Pleurisy without effusion


Dry pleurisy, whatever its cause, is a painful condition characterized by knife-like pain related to the respiratory excursion, which it tends to inhibit locally. The pain is not of critically sudden onset, and careful interrogation will generally distinguish it from intercostal neuralgia, fibrositis and pre-eruptive herpes. Friction is the cardinal sign and must always be sought. The friction has a rubbing, grating or scratching quality and, if coarse, can be palpated with the flat of the hand. Pressure with the hand will often cause the pain to disappear, and pressure with the chest-piece of the stethoscope may diminish, or even abolish, the friction sound while pressure is maintained.
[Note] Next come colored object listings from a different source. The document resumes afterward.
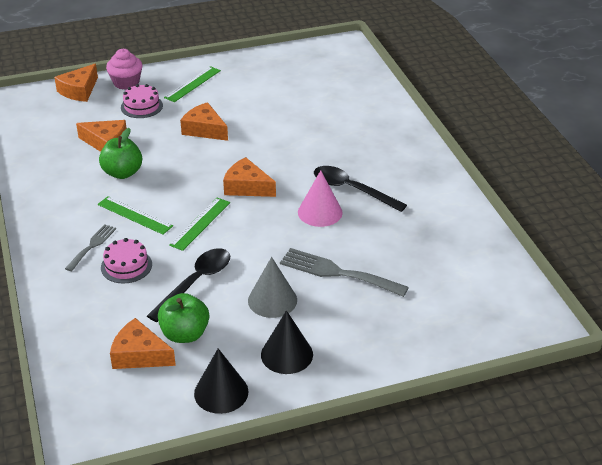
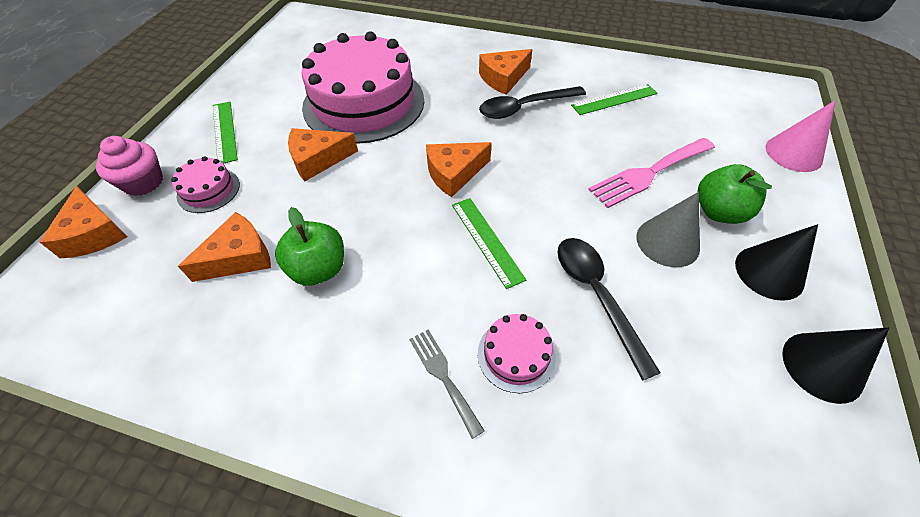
camera: 55 degrees left, 15 degrees up
green ruler [98,196,173,235] -> green ruler moved to [571,84,658,115]
orange cheese [110,318,176,369] -> orange cheese moved to [479,49,533,95]
green apple [158,293,209,343] -> green apple moved to [698,164,772,224]
grey fork [280,248,409,297] -> pink fork [588,138,715,208]
pink cone [298,170,343,227] -> pink cone moved to [766,100,836,172]
none -> pink cake [301,32,424,144]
Friction in a peculiar way sou
nds very " near to the ear ". It is often useful to posture the patient so as to stretch the side of the thorax on which the rub is being sought, and to listen exactly over the site of the pain as indicated by the patient.  With pleural friction, as with other physical signs in the chest, its absence in a given case by no means excludes the possibility of pleurisy.
Radiographic evidence of dry pleurisy is not constant and fluoroscopy only sometimes affords evidence in the form of abnormalities of diaphragmatic function and behaviour. X-ray examination, however, will eliminate such conditions as spontaneous pneumothorax, and will help to establish the presence of any intra-pulmonary condition of which pleurisy is symptomatic.